As spring fever expectations heat up for the big May auctions, ARTINFO has learned that Sotheby’s New York will be offering Andy Warhol’s large-scaled and wildly colored “Big Electric Chair” from 1967-68 at an estimate of $18-25 million.
Measuring 54 by 74 inches, only 14 canvases of the fatal image depicting an empty electric chair centered in a minimally appointed chamber and appropriated from a black and white newspaper photograph of the deadly contraption at Sing Sing Prison in Ossining, New York, were created in the large format.
Of those, at least half reside in major museums and private collections, including the Menil Collection in Houston, the Eli Broad Art Foundation in Los Angeles, the Centre Georges Pompidou in Paris, and the Stefan Edlis collection in Chicago.

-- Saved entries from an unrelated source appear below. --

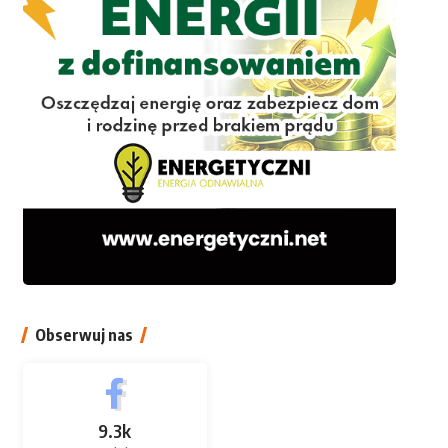
Obserwuj nas
9.3k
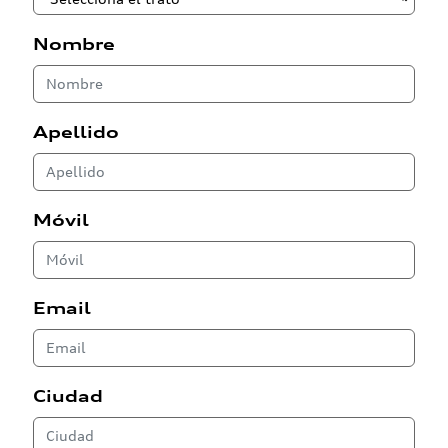
Nombre
Apellido
Móvil
Email
Ciudad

Perhaps more strikingly, this example is the only one in which Warhol radically divided the canvas in three distinct fields of uniform color and silkscreened the surface twice in jarring shades of purple and forest green. It appears as a kind of oscillating flag, creating an all-over Technicolor field, and a grim one at that.
Earlier iterations of the electric chair from his stellar “Death and Disaster” series of 1963 were executed in black-ink silkscreens on monochrome grounds. It is one of the few subjects Warhol returned to in later years, with this group created between December 1967 and January 1968.
“It makes it more of a still life,” said Alex Rotter, Sotheby’s co-world-wide head of contemporary art, “than an action based painting.”
Although the painting lacks Warhol’s direct signature, it bears the stamp of both the Andy Warhol Foundation for the Visual Arts and the Estate of Andy Warhol and is also listed in the second volume of “The Andy Warhol Catalogue Raisonne: Paintings and Sculptures 1964-1969” as number 2044.
The most expensive electric chair painting to sell at auction was back in November 2007 at Christie’s New York when “Little Electric Chair” from 1964-65, measuring 22 by 28 inches and set against a garish pink background, sold for $5,641,000.
Large version works from the series of 14 are quite rare at auction — “Big Electric Chair” from 1967, searing in shades of burnt orange and green, sold for £1,653,500 ($2,339,417) back at Christie’s London in June 1999, and “Big Electric Chair” in a pale pink shade brought in $4,959,500 at Christie’s New York in November 2002.
The priciest Warhol from his “Death and Disaster” series, “Silver Car Crash (Double Disaster) in Two Parts,” from 1963, also represents the record price for his work at auction, making $105,445,000 at Sotheby’s New York last November.
The current example goes on view at Sotheby’s London New Bond Street headquarters on April 11 for a five-day preview.
Though Sotheby’s is not identifying the seller or any other details about the deal, it is understood to be the property of former hedge fund manager David Ganek. The seller acquired the work from Pace Gallery in 2010, according to the provenance prepared by Sotheby’s.